Week of June 30th, 1917

One hundred years ago this week, Grace Kingsley reported that with the departure of two major producers Triangle Film Corporation was falling apart. Founded in July, 1915, Triangle was intended to be a prestige studio based on productions of D.W. Griffith, Thomas Ince, and Mack Sennett. They succeeded for awhile, with stars like Roscoe Arbuckle, Douglas Fairbanks and William S. Hart, but by mid-1917 they had all left, as had Griffith. Two weeks earlier Thomas Ince had resigned, and on June 30th Kingsley reported that Mack Sennett signed with Paramount Pictures to release all of his future productions. Triangle kept producing films until 1919, but film historian Brent Walker said of their comedies there “was a noticeable drop in quality.”
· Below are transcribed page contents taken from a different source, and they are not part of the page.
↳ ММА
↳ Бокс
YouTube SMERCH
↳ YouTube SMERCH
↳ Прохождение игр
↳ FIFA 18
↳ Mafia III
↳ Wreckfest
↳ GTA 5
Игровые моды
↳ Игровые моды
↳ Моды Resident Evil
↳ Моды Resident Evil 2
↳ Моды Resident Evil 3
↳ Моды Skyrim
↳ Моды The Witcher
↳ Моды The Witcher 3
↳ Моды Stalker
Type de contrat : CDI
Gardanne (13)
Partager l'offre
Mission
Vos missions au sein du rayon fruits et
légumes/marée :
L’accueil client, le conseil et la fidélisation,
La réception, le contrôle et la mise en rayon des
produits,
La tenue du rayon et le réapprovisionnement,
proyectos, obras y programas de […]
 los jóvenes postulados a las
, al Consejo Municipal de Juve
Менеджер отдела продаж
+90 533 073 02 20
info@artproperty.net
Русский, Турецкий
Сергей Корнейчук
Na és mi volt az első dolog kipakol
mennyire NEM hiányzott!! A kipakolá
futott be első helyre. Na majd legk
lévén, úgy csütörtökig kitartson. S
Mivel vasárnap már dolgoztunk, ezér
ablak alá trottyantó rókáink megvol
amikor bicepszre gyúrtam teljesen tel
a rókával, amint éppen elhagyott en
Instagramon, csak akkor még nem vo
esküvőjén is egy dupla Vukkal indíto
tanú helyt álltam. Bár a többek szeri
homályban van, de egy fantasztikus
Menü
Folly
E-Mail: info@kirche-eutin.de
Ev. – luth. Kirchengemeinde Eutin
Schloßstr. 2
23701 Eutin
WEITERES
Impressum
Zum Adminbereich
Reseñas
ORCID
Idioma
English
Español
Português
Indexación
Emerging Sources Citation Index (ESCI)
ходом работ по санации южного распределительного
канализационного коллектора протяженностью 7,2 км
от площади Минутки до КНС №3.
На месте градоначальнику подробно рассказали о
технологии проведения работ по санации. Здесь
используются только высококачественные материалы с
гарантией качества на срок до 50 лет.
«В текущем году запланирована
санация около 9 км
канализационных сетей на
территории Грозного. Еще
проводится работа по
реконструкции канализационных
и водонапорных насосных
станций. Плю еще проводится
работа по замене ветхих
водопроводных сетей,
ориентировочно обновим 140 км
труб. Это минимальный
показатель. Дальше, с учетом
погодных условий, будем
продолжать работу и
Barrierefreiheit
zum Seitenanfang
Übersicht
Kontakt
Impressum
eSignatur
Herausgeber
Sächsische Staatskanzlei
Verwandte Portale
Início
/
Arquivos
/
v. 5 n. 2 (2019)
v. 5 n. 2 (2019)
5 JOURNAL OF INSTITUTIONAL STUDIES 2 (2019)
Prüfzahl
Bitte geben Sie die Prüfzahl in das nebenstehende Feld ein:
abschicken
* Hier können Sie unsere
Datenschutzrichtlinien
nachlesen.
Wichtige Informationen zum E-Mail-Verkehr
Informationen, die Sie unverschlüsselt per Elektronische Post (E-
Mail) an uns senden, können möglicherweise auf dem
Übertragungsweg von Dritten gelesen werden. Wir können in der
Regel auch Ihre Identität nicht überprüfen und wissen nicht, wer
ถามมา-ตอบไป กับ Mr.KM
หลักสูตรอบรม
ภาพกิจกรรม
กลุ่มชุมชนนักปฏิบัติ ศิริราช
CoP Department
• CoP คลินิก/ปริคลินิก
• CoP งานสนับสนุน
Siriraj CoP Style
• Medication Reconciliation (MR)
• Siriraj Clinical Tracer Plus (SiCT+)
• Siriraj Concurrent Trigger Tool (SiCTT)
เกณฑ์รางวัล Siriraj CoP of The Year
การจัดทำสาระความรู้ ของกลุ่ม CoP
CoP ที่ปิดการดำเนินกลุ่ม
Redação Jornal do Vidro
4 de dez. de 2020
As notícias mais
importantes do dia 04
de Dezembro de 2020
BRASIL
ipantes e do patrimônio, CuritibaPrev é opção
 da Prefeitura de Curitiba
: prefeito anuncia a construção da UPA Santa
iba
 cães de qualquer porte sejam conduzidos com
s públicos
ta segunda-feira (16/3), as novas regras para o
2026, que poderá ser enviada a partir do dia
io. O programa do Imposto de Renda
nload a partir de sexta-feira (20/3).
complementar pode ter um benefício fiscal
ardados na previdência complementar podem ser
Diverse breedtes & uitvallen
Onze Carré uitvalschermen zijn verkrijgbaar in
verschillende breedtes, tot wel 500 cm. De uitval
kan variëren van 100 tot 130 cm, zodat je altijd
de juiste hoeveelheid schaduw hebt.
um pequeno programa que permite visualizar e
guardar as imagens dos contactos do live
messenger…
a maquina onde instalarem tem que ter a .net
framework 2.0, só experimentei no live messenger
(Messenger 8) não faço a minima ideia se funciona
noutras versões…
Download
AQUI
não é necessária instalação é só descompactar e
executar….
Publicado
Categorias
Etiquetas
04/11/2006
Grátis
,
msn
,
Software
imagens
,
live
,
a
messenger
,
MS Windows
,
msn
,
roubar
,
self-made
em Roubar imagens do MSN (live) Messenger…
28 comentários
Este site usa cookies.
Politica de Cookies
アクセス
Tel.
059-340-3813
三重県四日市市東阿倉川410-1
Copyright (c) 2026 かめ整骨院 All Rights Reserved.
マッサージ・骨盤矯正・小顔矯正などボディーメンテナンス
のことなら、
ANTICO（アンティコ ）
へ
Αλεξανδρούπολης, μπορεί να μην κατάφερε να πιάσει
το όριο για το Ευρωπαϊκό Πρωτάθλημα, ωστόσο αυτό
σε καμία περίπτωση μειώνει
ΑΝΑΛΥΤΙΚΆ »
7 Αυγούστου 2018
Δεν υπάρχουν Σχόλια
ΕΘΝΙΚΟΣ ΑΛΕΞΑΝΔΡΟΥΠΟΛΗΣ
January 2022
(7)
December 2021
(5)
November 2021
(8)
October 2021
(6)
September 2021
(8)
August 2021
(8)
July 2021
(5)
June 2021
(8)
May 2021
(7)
All of their top talent had gone to where the money was: Paramount and its divisions, Famous Players/Lasky and Artcraft. On July 1st, the company’s vice-president Jesse Lasky announced a very full slate of 27 upcoming films, mostly adaptations from bestselling authors like Mary Roberts Rinehart (Bab’s Burglar) Mark Twain (Tom Sawyer) and Owen Johnson (The Varmint). The company is still around, and is still making films based on familiar properties like Baywatch and Transformers.

Kingsley remarked that comedies were changing, and the subtlest bit of business was no longer the kicking of one gentleman downstairs by another. Her favorite film this week was an example of that, Haunted Pajamas. She wrote:

Speaking of screen comedies, don’t miss that most hilariously funny one of the season, Haunted Pajamas…Harold Lockwood discloses himself as a first rate comedian as the bewildered hero, owner of the bewitched pajamas, the quality of which he does not know, who is certain the whole world has gone mad. If all the magic articles in the Arabian Nights tales had made for as much joy as those pajamas, the Arabs would have laughed themselves to death.

The pink silk nightwear has the power to transform the wearer into someone else; mistaken identity hijinks ensue. The film has been preserved at the Eastman House. Sadly, Harold Lockwood died in the 1918 influenza epidemic.

bara_cleo
If you know one image from 1910’s cinema, it’s probably this one.

Kingsley got to interview Theda Bara on the set of Cleopatra, and she reported that things were going very well. The production “promises to be the most elaborate and ambitious undertaking of this [Fox] film company. Marvelous sets and costumes are being used.” The weather was hot, and Bara declared that it suited the story, and “she was glad it was not an Alaskan story she was doing.” When asked about her startling costumes, she said “I’ve gotten over being self-conscious in regard to my costumes…And to think, I cried for two days and lost fourteen pounds over having to appear in a one-piece bathing suit in A Fool There Was.” She also talked about how she did her work:

I have the scene thought out in a general way, but upon coming into it, I change many things. This seems due to a sort of inspiration, and especially as a matter of fitting my work to that of others in the scene. Mr. Edwards [J. Gordon, the director] kindly allows me to work out my own ideas. I find it very difficult to work while people are watching me, unless they are in through sympathy.

Kingsley complimented Bara on her poise, dramatic sense and power of concentration, as well as her capacity for hard work.

In an early version of Linda Holmes’ scale of how hot it would need to be before you’d go to an air-conditioned theater to see certain films, Kingsley noted that the cooling system at Miller’s Theater was very good, and Patsy was “a very pleasant little comedy with which to while away an afternoon.“ June Caprice starred as another Mary Pickford-esque tomboy who moves to the big city; it’s a lost film. It would probably be a right around The Karate Kid on the Holmes scale.

 

While remarking on the great improvement in film music, Kingsley mentioned one young woman’s comment during a film: “Oh dear, I can’t hear what he’s saying. I wish the music wouldn’t play so loud.” She was so absorbed in the story that she’d forgotten it was a silent film. I hope you get to see a movie as good as that this week!

3 thoughts on “Week of June 30th, 1917”

  1. That last anecdote is great. I’ve found that that’s true when I’m especially engrossed in a silent film — not that I’ve ever thought the music was drowning out the dialogue, but I do sort of forget that the dialogue isn’t audible.